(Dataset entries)
*** Begin section ***
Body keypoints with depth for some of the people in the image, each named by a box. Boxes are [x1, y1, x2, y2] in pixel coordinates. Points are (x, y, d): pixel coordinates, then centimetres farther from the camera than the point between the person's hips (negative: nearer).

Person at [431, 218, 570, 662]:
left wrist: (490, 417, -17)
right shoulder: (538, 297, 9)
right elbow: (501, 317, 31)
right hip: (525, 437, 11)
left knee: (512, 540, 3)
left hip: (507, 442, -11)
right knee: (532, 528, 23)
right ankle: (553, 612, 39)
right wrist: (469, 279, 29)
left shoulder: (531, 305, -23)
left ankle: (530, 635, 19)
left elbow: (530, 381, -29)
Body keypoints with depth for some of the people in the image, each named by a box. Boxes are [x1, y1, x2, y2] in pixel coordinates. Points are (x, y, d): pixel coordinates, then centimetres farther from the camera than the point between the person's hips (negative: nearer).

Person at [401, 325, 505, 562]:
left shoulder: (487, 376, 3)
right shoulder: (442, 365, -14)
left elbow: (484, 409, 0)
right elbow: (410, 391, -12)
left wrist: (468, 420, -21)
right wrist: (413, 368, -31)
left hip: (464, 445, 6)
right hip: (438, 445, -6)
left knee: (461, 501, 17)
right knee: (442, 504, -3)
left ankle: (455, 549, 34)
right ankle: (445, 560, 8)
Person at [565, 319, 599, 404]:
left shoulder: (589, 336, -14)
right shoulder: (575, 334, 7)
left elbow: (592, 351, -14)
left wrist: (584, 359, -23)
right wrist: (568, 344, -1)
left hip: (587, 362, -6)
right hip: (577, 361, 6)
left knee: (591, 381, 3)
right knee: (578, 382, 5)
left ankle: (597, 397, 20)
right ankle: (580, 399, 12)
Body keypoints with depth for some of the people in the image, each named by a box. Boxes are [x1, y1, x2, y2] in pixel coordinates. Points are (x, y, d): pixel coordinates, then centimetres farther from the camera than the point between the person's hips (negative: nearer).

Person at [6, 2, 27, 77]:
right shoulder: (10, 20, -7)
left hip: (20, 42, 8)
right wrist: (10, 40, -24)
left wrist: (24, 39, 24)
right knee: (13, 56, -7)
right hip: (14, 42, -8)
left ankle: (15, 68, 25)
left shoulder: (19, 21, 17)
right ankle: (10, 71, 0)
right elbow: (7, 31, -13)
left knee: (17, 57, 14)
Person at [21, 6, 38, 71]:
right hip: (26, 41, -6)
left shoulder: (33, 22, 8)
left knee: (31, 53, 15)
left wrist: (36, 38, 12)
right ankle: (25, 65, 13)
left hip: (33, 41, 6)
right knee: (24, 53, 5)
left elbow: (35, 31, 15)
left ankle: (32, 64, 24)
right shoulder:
*** End section ***
▸ What to produce
Starting at the beginning of the material and ending at the line containing "right ankle: (445, 560, 8)", can you write out every line again, with each keypoint's x, y, and depth values multiplied by 1.35 and rounded to whole numbers, halves rounded up? Leave all other lines and numbers, including the boxes, unchanged.

▸ Exercise result
Body keypoints with depth for some of the people in the image, each named by a box. Boxes are [x1, y1, x2, y2] in pixel coordinates. Points are (x, y, d): pixel coordinates, then centimetres farther from the camera than the point between the person's hips (negative: nearer).

Person at [431, 218, 570, 662]:
left wrist: (662, 563, -23)
right shoulder: (726, 401, 12)
right elbow: (676, 428, 42)
right hip: (709, 590, 15)
left knee: (691, 729, 4)
left hip: (684, 597, -15)
right knee: (718, 713, 31)
right ankle: (747, 826, 53)
right wrist: (633, 377, 39)
left shoulder: (717, 412, -31)
left ankle: (716, 857, 26)
left elbow: (716, 514, -39)
Body keypoints with depth for some of the people in the image, each named by a box. Boxes are [x1, y1, x2, y2] in pixel coordinates. Points are (x, y, d): pixel coordinates, then centimetres farther from the camera than the point between the person's hips (negative: nearer).

Person at [401, 325, 505, 562]:
left shoulder: (657, 508, 4)
right shoulder: (597, 493, -19)
left elbow: (653, 552, 0)
right elbow: (554, 528, -16)
left wrist: (632, 567, -28)
right wrist: (558, 497, -42)
left hip: (626, 601, 8)
right hip: (591, 601, -8)
left knee: (622, 676, 23)
right knee: (597, 680, -4)
left ankle: (614, 741, 46)
right ankle: (601, 756, 11)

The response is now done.